Forget Netflix for two hours, or at least that’s what some people did yesterday in order to find out what happened on the ‘Brain Surgery Live’, where the delicate procedure was conducted under the eyes of the audience.
On October 25th, at 9 P.M. ET / 6 P.M. PT, the National Geographic Channel broadcasted a first-of-its-kind type of television program. The patient, 49 year-old Greg Grindley, underwent brain surgery, specifically deep brain stimulation (DBS) under the care of doctors and the lenses of cameras.
Doctors at the UH Case Medical Center in Cleveland have provided the audience with an insightful look into a beneficial procedure. The purpose was to draw awareness toward this low-risk but delicate intervention that might alleviate certain problems. And, furthermore, their aim was to raise awareness, educate, and inform prospective patients about its benefits.
Greg Grindley served for 20 years in the Navy before he retired, in 2004. Six months after, he started developing symptoms of early onset of Parkinson’s disease. It manifested through tremors in his hands, which later led him to stop working as an electrician. For years, Grindley was reluctant of undergoing surgery.
However, latest developments and encouragement from family resulted in his agreement to undergo DBS. And, in addition, he approved the decision of doing it live.
The ‘Brain Surgery Live’ saw to the works of Dr. Jonathan Miller leading the team of surgeons through a 2 hour-long special. The patient remained fully awake, as it’s common for the procedure. DBS was approved for treating symptoms of Parkinson’s in 2002 by the Food and Drug Administration (FDA). Particularly, to treat tremors in the hands, as it was in the case for Grindley.
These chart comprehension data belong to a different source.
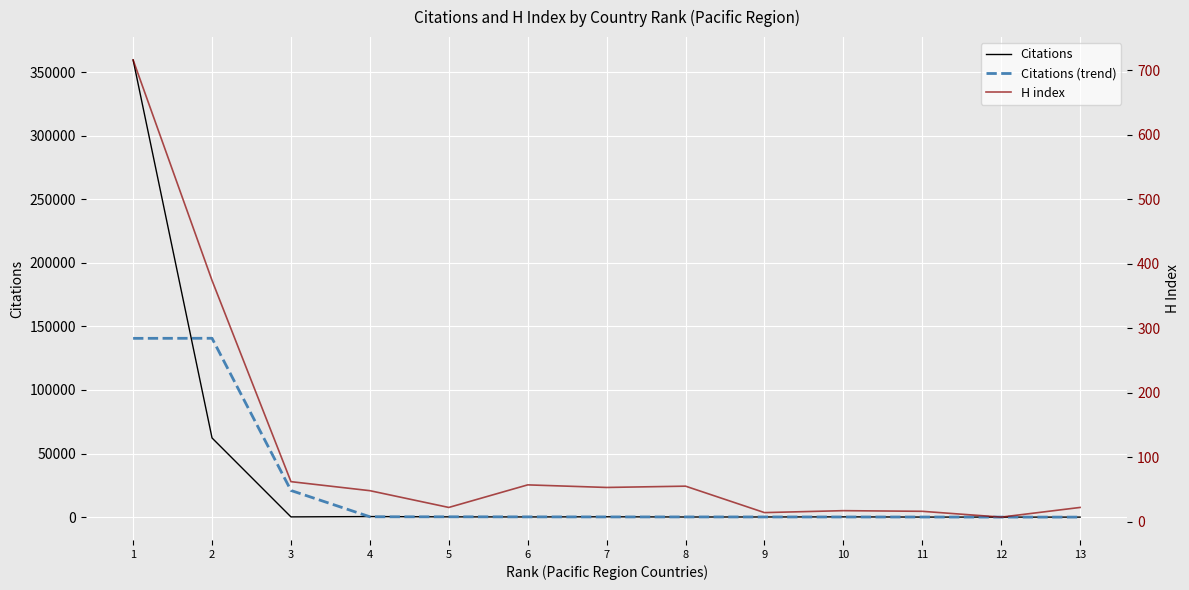

What is the minimum value shown in the chart?

4.7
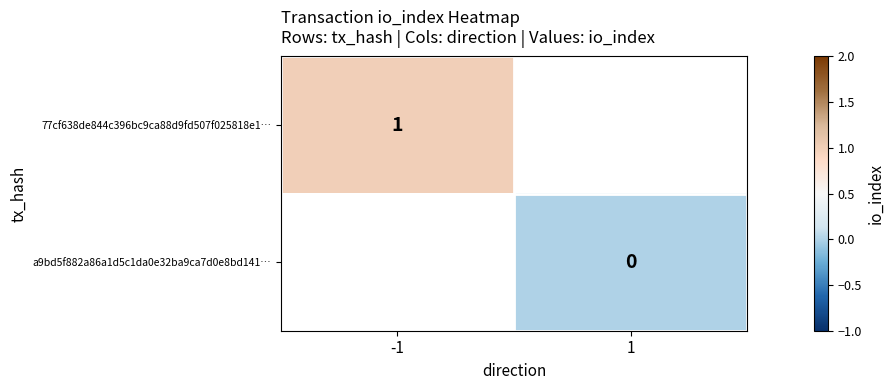

Is it true that 77cf638de844c396bc9ca88d9fd507f025818e1… equals 1 at -1?

True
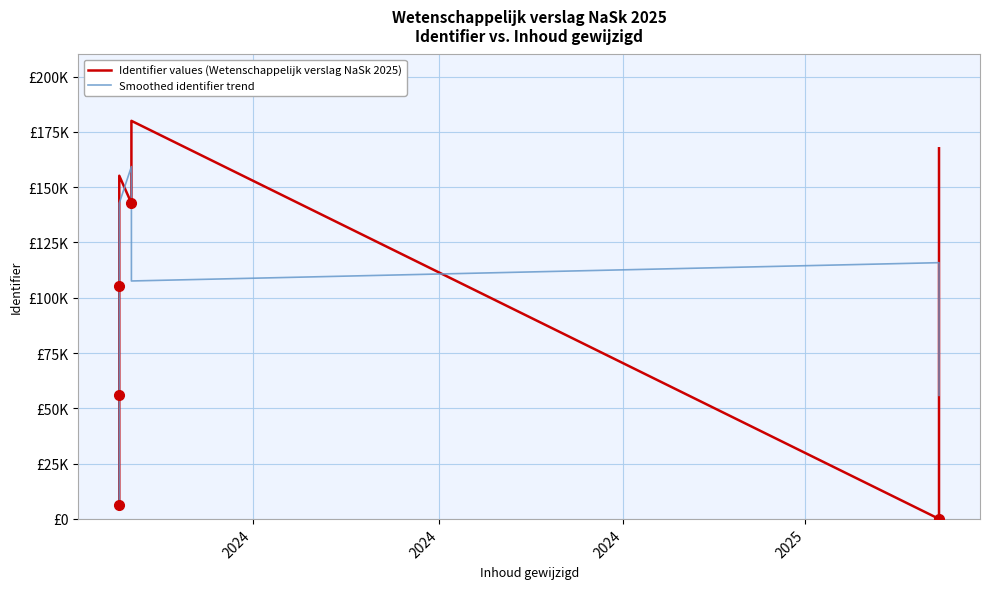

True or false: Identifier values (Wetenschappelijk verslag NaSk 2025) and Smoothed identifier trend intersect in this chart.

True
Essentially, an opening is made in the skull to offer the surgical team access to the brain. The patient remains awake so that he (in this case) could answer certain questions while different areas were stimulated with an electrode. The neurosurgeons and neurologists ran the patient through a series of tests in order to know when they have targeted the affected area of the brain. Once found, it could be fixed.
After the surgery, Dr. Miller stated that he “couldn’t be happier” with the results. Grindley will instantly start to feel the benefits of the surgery, and the tremors in his hands will be gone. Furthermore, the lead surgeon claimed that while the effect is instantaneous, it will be even greater to see in 10 years. This will drastically improve upon Grindley’s life with Parkinson’s.
The live broadcast aimed to show the significant benefits of DBS. Their hopes were that, by the end, viewers will be left with an additional education and fascination on the brain, which is still one of our world’s greatest mysteries.